> **Action item A**: Render this sentence from the article on the Dignified Spaces course into Spanish: "Representing and mediatizing dignity, we discovered, is a challenge."
> **Action item B**: Extend the article on the Dignified Spaces course with a few sentences that follow on from its final line.

> **Document excerpt**:
• • • • • • •

Dignified Spaces in European Cities: A Co-teaching Experiment

Multicultural Aksaray neighborhood in Istanbul, where domestic care workers establish their dignified spaces/ homes and their job agencies (by Hazal Kaya, graduate student at Koç University, Istanbul)
In this issue of On Teaching, the authors describe their collaborative, interdisciplinary, and inter-institutional undergraduate and graduate course "Dignified Spaces in a Plural Europe: On the (In)Visibility of Cultural and Religious Communities in Post-Industrial Cities," providing an overview of its aims and reflecting on their experiences teaching this unique, collaborative project.

Dignified Spaces in a Plural Europe: On the (In)Visibility of Cultural and Religious Communities in Post-Industrial Cities is a collaborative online course for graduate and upper level undergraduate students, created and taught by an interdisciplinary group of professors associated with institutions in four European countries: Ruhr University Bochum in Germany, University College Cork in Ireland, Erasmus University Rotterdam in the Netherlands and Koç University in Turkey. The central aim of the course was to elaborate on the concept and experience of dignity, particularly what it means for marginalized communities living in plural post-industrial urban cities in Europe. We started off with the idea that in order to live in and with dignity, religious and cultural minorities need to establish and have their own spaces, infrastructures, and material conditions. In European cities, spaces that were once industrial and part of the economic structures that accommodated migrants and minorities are often turning into cultural sites of meeting for these marginalized groups. When defining “dignified spaces,” we had in mind sites ranging from churches or former factories that are currently used as refugee shelters or mosques, to online prayer sites that connect communities in Europe and North Africa.1We would like to thank Nazli Ozkan for sharing her experience of teaching the course and giving us feedback and suggestions.

An obscure backyard where a mosque is located in Bochum next to a Kebab takeaway (by Ann-Kristin Götz, graduate student at Ruhr-Universität Bochum)

These sites and communities are either invisible or suspiciously received in European mass media. The goal of the course was therefore to encourage fieldwork that allows the students to study these lesser known urban sites and marginalized communities. Yet, this was challenging for students as they discovered that these communities often prefer to remain less visible in urban space (see Image 1 of an obscure backyard where a mosque is located, for example) and in media, especially visual media, or at other times are visually erased. At the end of the course, the students found themselves coming up with creative solutions to represent these urban spaces and communities, ranging from making drawings rather than taking photographs and making podcasts rather than video essays or short documentaries. An example of a student submission by Hazal Kaya, graduate student at Koç University, for this assignment can be found in the link below. Even in short documentaries, preserving dignity often required invisibility of the speaker who talks about their communities’ practices and beliefs. Representing and mediatizing dignity, we discovered, is a challenge.

• • • • • • •

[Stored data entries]

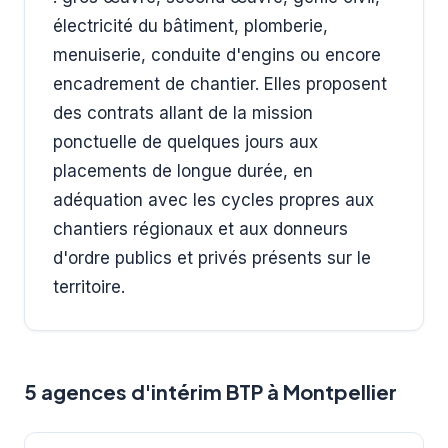
électricité du bâtiment, plomberie,
menuiserie, conduite d'engins ou encore
encadrement de chantier. Elles proposent
des contrats allant de la mission
ponctuelle de quelques jours aux
placements de longue durée, en
adéquation avec les cycles propres aux
chantiers régionaux et aux donneurs
d'ordre publics et privés présents sur le
territoire.
5 agences d'intérim BTP à Montpellier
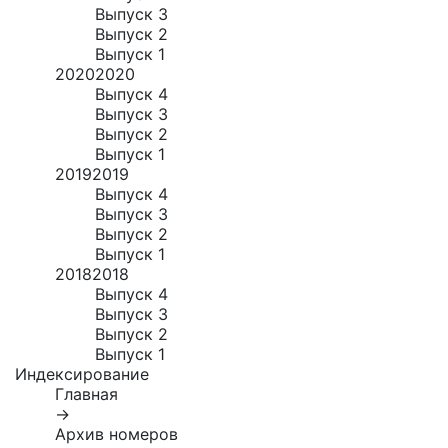
Выпуск 3
Выпуск 2
Выпуск 1
2020
2020
Выпуск 4
Выпуск 3
Выпуск 2
Выпуск 1
2019
2019
Выпуск 4
Выпуск 3
Выпуск 2
Выпуск 1
2018
2018
Выпуск 4
Выпуск 3
Выпуск 2
Выпуск 1
Индексирование
Главная
→
Архив номеров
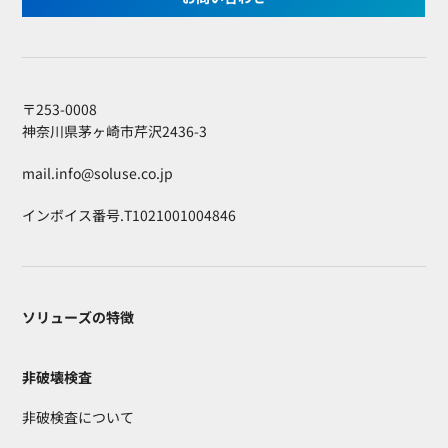
〒253-0008
神奈川県茅ヶ崎市芹沢2436-3
mail.info@soluse.co.jp
インボイス番号.T1021001004846
ソリューズの特徴
非破壊検査
非破検査について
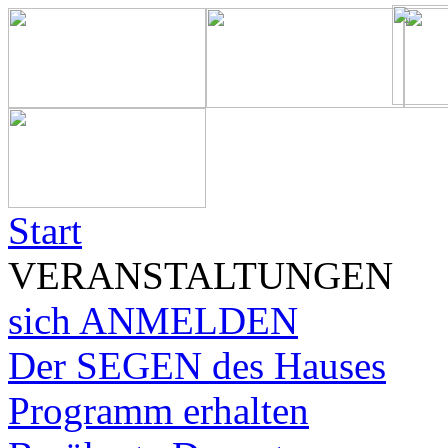
Start
VERANSTALTUNGEN
sich ANMELDEN
Der SEGEN des Hauses
Programm erhalten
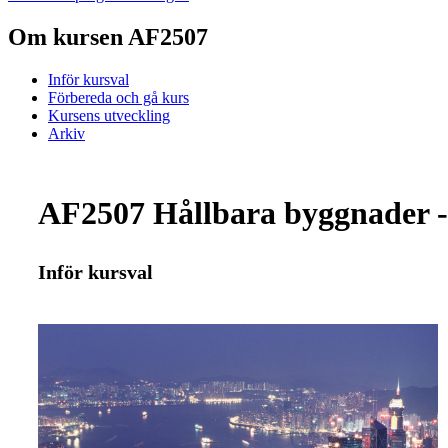
Om kursen AF2507
Inför kursval
Förbereda och gå kurs
Kursens utveckling
Arkiv
AF2507 Hållbara byggnader - 
Inför kursval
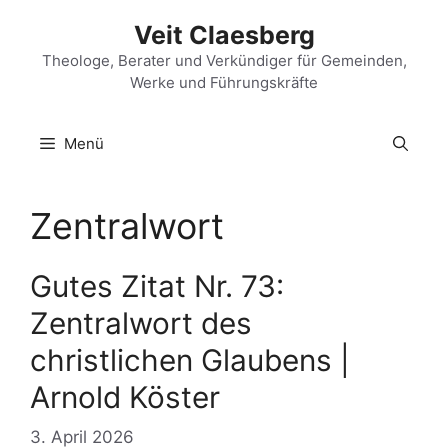
Zum
Veit Claesberg
Inhalt
springen
Theologe, Berater und Verkündiger für Gemeinden,
Werke und Führungskräfte
Menü
Zentralwort
Gutes Zitat Nr. 73:
Zentralwort des
christlichen Glaubens |
Arnold Köster
3. April 2026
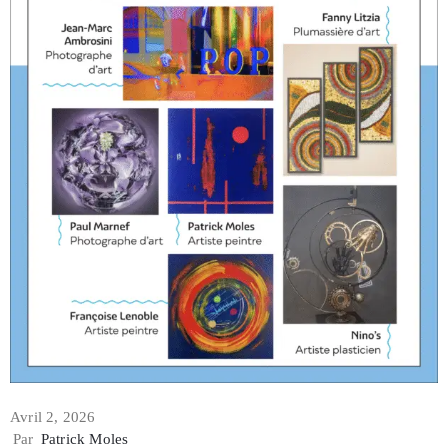
Avril 2, 2026
Par
Patrick Moles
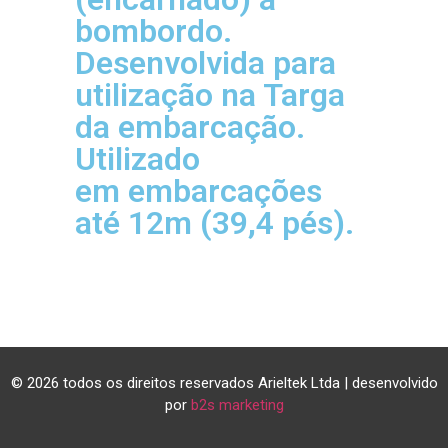
bombordo.
Desenvolvida para
utilização na Targa
da embarcação.
Utilizado
em embarcações
até 12m (39,4 pés).
© 2026 todos os direitos reservados Arieltek Ltda | desenvolvido
por
b2s marketing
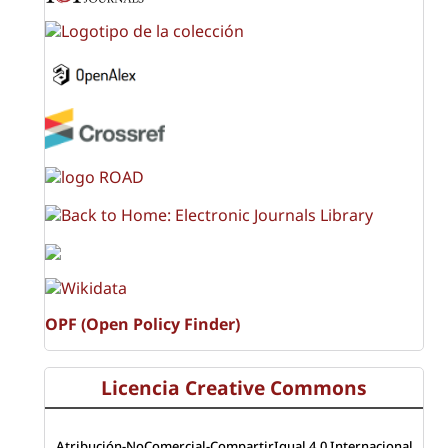
OPF (Open Policy Finder)
Licencia Creative Commons
Atribución-NoComercial-CompartirIgual 4.0 Internacional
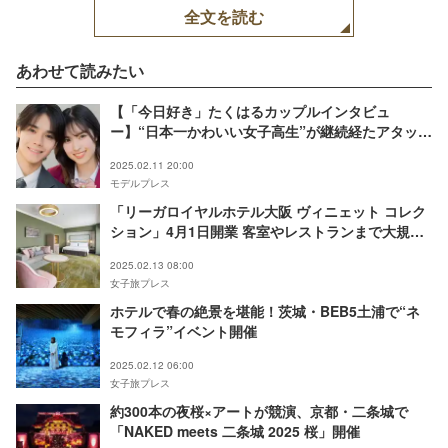
全文を読む
あわせて読みたい
【「今日好き」たくはるカップルインタビュ
ー】“日本一かわいい女子高生”が継続経たアタック
受け成立 交際開始で気づいた新たな一面「意外で
2025.02.11 20:00
した」
モデルプレス
「リーガロイヤルホテル大阪 ヴィニェット コレク
ション」4月1日開業 客室やレストランまで大規模
改装
2025.02.13 08:00
女子旅プレス
ホテルで春の絶景を堪能！茨城・BEB5土浦で“ネ
モフィラ”イベント開催
2025.02.12 06:00
女子旅プレス
約300本の夜桜×アートが競演、京都・二条城で
「NAKED meets 二条城 2025 桜」開催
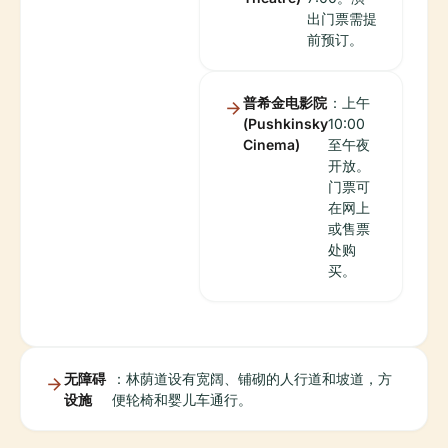
出门票需提
前预订。
普希金电影院
：上午
(Pushkinsky
10:00
Cinema)
至午夜
开放。
门票可
在网上
或售票
处购
买。
无障碍
：林荫道设有宽阔、铺砌的人行道和坡道，方
设施
便轮椅和婴儿车通行。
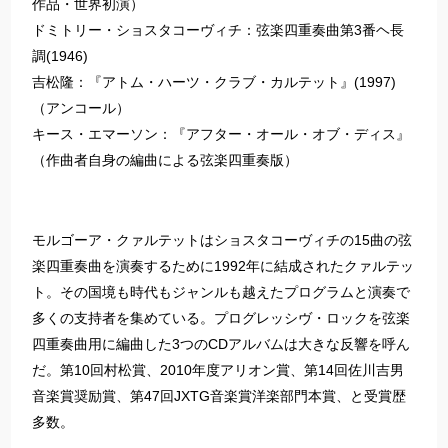
作品・世界初演）
ドミトリー・ショスタコーヴィチ：弦楽四重奏曲第3番ヘ長
調(1946)
吉松隆：『アトム・ハーツ・クラブ・カルテット』(1997)
（アンコール）
キース・エマーソン：『アフター・オール・オブ・ディス』
（作曲者自身の編曲による弦楽四重奏版）
モルゴーア・クァルテットはショスタコーヴィチの15曲の弦
楽四重奏曲を演奏するために1992年に結成されたクァルテッ
ト。その国境も時代もジャンルも越えたプログラムと演奏で
多くの支持者を集めている。プログレッシヴ・ロックを弦楽
四重奏曲用に編曲した3つのCDアルバムは大きな反響を呼ん
だ。第10回村松賞、2010年度アリオン賞、第14回佐川吉男
音楽賞奨励賞、第47回JXTG音楽賞洋楽部門本賞、と受賞歴
多数。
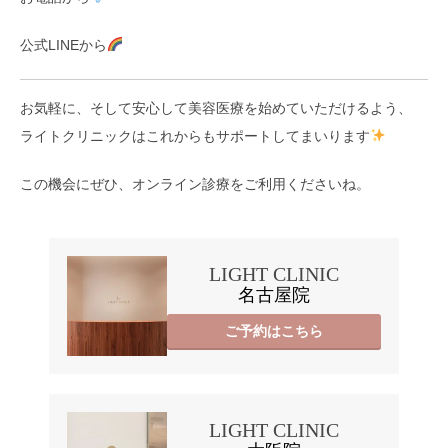
公式LINEから
お気軽に、そして安心して美容医療を始めていただけるよう、
ライトクリニックはこれからもサポートしてまいります
この機会にぜひ、オンライン診療をご利用くださいね。
LIGHT CLINIC
名古屋院
ご予約はこちら
LIGHT CLINIC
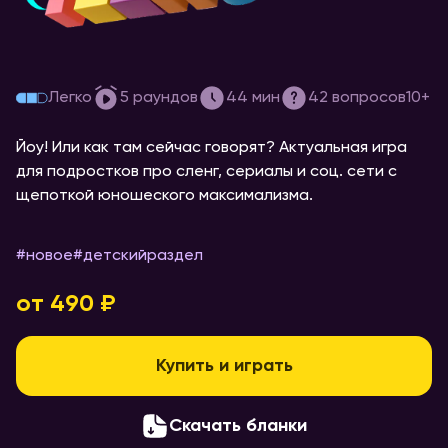
[teens] #1
Легко
5
раундов
44
мин
42
вопросов
10+
Йоу!
Или как там сейчас говорят? Актуальная игра
для подростков про сленг, сериалы и соц. сети с
щепоткой юношеского максимализма.
#новое
#
детскийраздел
от 490 ₽
Купить и играть
Скачать бланки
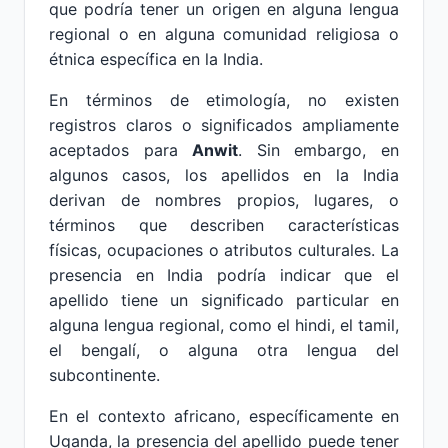
que podría tener un origen en alguna lengua
regional o en alguna comunidad religiosa o
étnica específica en la India.
En términos de etimología, no existen
registros claros o significados ampliamente
aceptados para
Anwit
. Sin embargo, en
algunos casos, los apellidos en la India
derivan de nombres propios, lugares, o
términos que describen características
físicas, ocupaciones o atributos culturales. La
presencia en India podría indicar que el
apellido tiene un significado particular en
alguna lengua regional, como el hindi, el tamil,
el bengalí, o alguna otra lengua del
subcontinente.
En el contexto africano, específicamente en
Uganda, la presencia del apellido puede tener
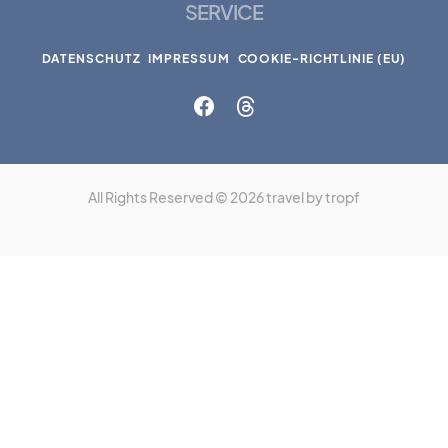
SERVICE
DATENSCHUTZ
IMPRESSUM
COOKIE-RICHTLINIE (EU)
All Rights Reserved © 2026 travel by tropf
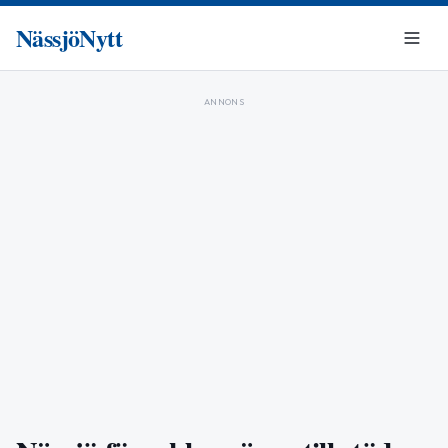
NässjöNytt
ANNONS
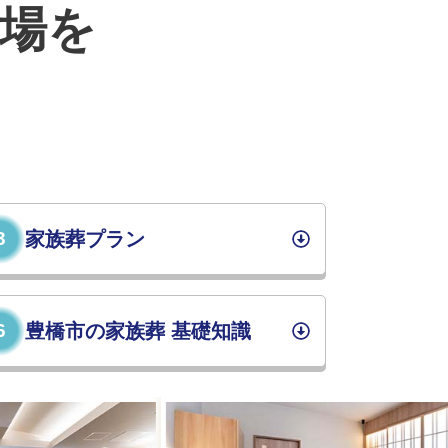
場を
3
家族葬プラン
6
豊橋市の家族葬 基礎知識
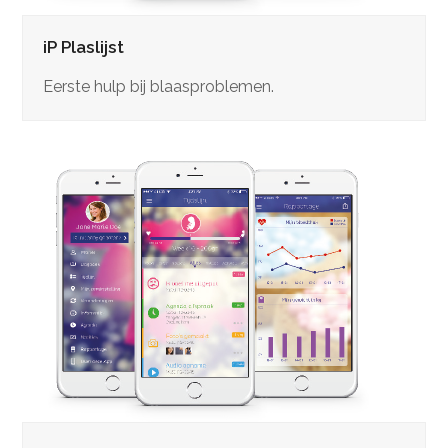
iP Plaslijst
Eerste hulp bij blaasproblemen.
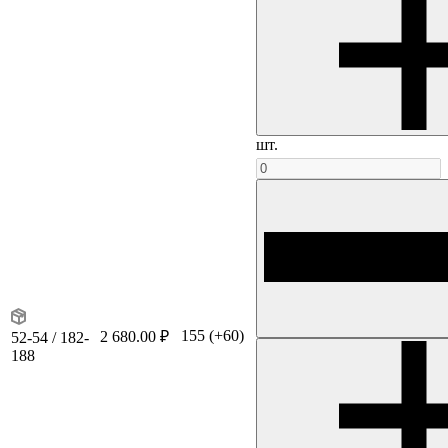
шт.
155
(+60)
2 680.00 ₽
52-54 / 182-
188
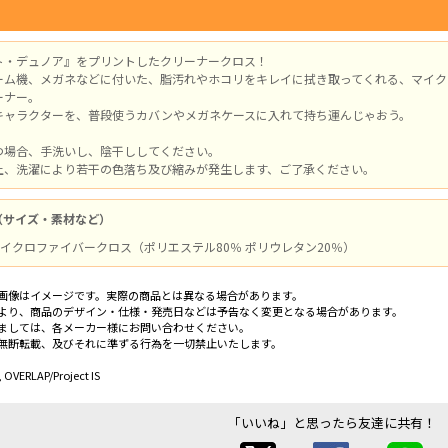
ト・デュノア』をプリントしたクリーナークロス！
ーム機、メガネなどに付いた、脂汚れやホコリをキレイに拭き取ってくれる、マイクロ
ーナー。
キャラクターを、普段使うカバンやメガネケースに入れて持ち運んじゃおう。
つ場合、手洗いし、陰干ししてください。
上、洗濯により若干の色落ち及び縮みが発生します、ご了承ください。
（サイズ・素材など）
 / マイクロファイバークロス（ポリエステル80％ ポリウレタン20％）
画像はイメージです。実際の商品とは異なる場合があります。
より、商品のデザイン・仕様・発売日などは予告なく変更となる場合があります。
ましては、各メーカー様にお問い合わせください。
無断転載、及びそれに準ずる行為を一切禁止いたします。
 OVERLAP/Project IS
「いいね」と思ったら友達に共有！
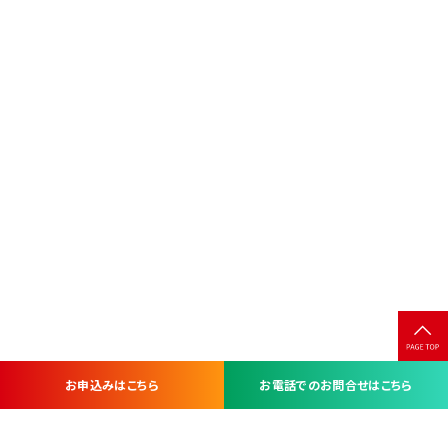
お申込みはこちら
お電話でのお問合せはこちら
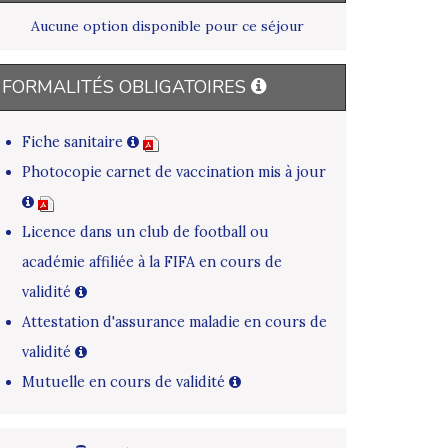
Aucune option disponible pour ce séjour
FORMALITÉS OBLIGATOIRES
Fiche sanitaire
Photocopie carnet de vaccination mis à jour
Licence dans un club de football ou
académie affiliée à la FIFA en cours de
validité
Attestation d'assurance maladie en cours de
validité
Mutuelle en cours de validité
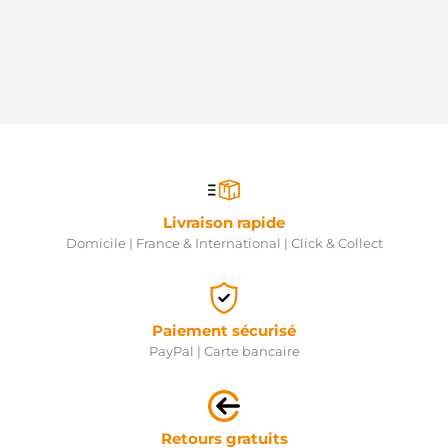
Livraison rapide
Domicile | France & International | Click & Collect
Paiement sécurisé
PayPal | Carte bancaire
Retours gratuits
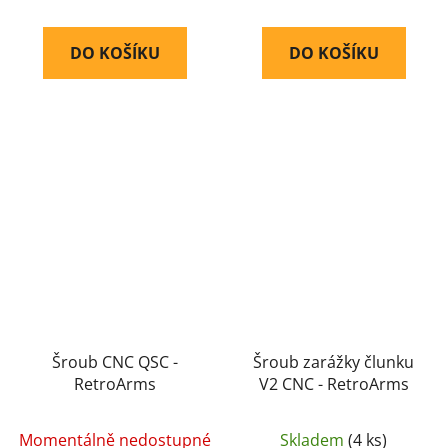
DO KOŠÍKU
DO KOŠÍKU
Šroub CNC QSC -
Šroub zarážky člunku
RetroArms
V2 CNC - RetroArms
Momentálně nedostupné
Skladem
(4 ks)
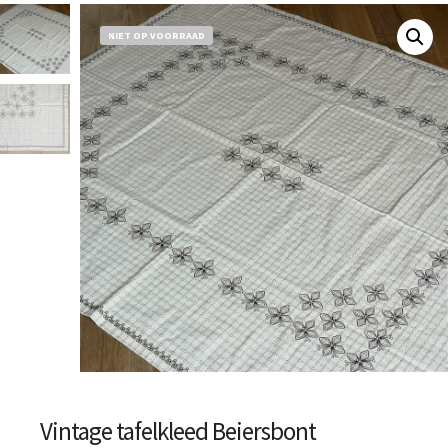
NIET OP VOORRAAD
Vintage tafelkleed Beiersbont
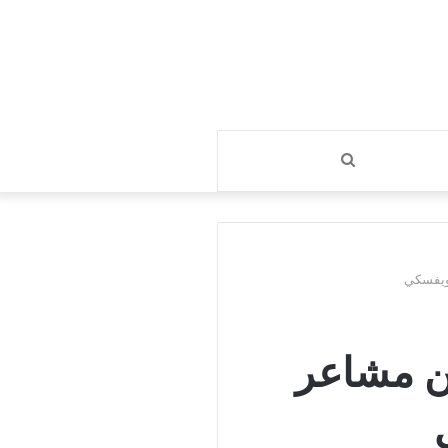
بحث
عن
ويفسكي
ن مشاعر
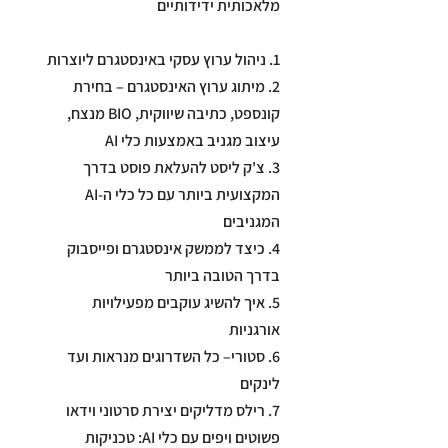
2. מיתוג ערוץ האינסטגרם – בחירת
קונספט, כתיבה שיווקית, BIO מנצח,
3. צ'ק ליסט להעלאת פוסט בדרך
המקצועית ביותר עם כל כלי ה-AI
4. כיצד לממשק אינסטגרם ופייסבוק
5. איך להשיג עוקבים מפעילויות
6. סטורי– כל השדרוגים מנראות ועד
7. רילס מדליקים יצירת סרטוני וידאו
פשוטים ויפים עם כלי AI: טכניקות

• • • • • • •

> **Task result A**: Representar y mediatizar la dignidad, descubrimos, es un desafío.

> **Task result B**:
The first challenge of the course was putting it together, working with varying course plans, calendars, and grading systems of four institutions, and even in different time zones. This teaching partnership is part of the larger inter-university consortium UNIC, a teaching, research, and community engagement alliance between eight universities in Europe. This alliance focuses on economic, structural, and technological transformations in post-industrial urban contexts and the impact that these changes have on higher education. In order to design and teach the Dignified Spaces seminar, five professors from three disciplines including the study of religion, philosophy and media studies worked together — Martin Radermacher (Center for Religious Studies, Bochum), James Kapaló (Study of Religions Department, Cork), Katharina Bauer (Erasmus School of Philosophy, Rotterdam), and Nazli Ozkan and Ipek A. Celik Rappas (Department of Media and Visual Arts, Istanbul). After having a number of Zoom meetings over the summer and fall of 2021, we finalized the syllabus (see link below) including the weekly division of themes, readings, and projects expected from the students.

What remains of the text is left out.